**Exercise passage**
┌──

However, I have observed that the decision making comes down the the interaction of the various personalities in the process, regardless of the most detailed documentation.    I’ve observed a Wizard of Oz behind a black curtain making decisions on architecture.  Here’s how it works: you follow the detailed process to the letter, and for some reason that you don’t see, your architecture doesn’t get done.  Someone behind a black curtain is making the architecture decisions.  

Case Study 1:  Just Say No

We had a feature that customers had been screaming to get for years.  We had a solution that didn’t work very well.  It was over ten years old, was refactored to the maximum.  It was also complex to work with it.  When if failed, customers could distinguish the source of failure.  My boss called it a “two-headed state machine”.  
When we first introduced a new architecture for this problem, there was strong push back against it.  “It will take too long”, said one seasoned lead architect.  Customers ended up using their own software and hardware, which was a financial loss to us.
At that same time, some development on another feature was done to make our new idea more feasible. And yet we still  heard “It will take too long” from a new seasoned lead architect.  
So we prepared a truck-load of documentation from our customers and detailed use cases of how it would make our customers life easier.  It got approved and was about to start development. Then we heard “It’s a security risk”.  This came from our boss’s boss’s boss.  She didn’t read the documentation or history of this idea, and how little it would take to implement it.  
Our understanding of the process was that this decision should have been done by a large group of engineers that meets regularly.  Their decision can be overturned without a whimper.  

Case Study #2 - Bullheads

Years ago, we had to make a major decision about what infrastructure to use for an API.  It included a set of standards and technologies and would affect our products for years to come.

└──

**Dataset**
┌──

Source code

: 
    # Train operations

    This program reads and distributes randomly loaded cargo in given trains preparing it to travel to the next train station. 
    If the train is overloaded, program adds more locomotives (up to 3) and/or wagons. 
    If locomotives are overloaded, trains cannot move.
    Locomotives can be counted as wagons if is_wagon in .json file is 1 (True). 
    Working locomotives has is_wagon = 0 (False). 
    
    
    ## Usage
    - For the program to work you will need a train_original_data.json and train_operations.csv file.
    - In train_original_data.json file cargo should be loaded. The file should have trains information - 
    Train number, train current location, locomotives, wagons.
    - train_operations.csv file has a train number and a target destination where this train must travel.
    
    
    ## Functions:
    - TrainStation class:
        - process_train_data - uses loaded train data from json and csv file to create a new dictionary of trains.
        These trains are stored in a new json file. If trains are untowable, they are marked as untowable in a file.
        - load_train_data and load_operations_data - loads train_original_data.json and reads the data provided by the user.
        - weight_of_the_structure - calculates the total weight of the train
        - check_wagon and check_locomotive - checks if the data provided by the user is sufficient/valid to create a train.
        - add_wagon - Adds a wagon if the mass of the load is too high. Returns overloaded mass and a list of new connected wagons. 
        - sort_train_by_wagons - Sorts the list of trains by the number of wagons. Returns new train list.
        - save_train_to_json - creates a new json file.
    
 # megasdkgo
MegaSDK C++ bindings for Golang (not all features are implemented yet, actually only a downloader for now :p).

└──

**Problem**
Please translate this sentence from the passage on architecture decisions into Spanish: "Years ago, we had to make a major decision about what infrastructure to use for an API."

**Solution to the exercise**
Hace años, tuvimos que tomar una decisión importante sobre qué infraestructura usar para una API.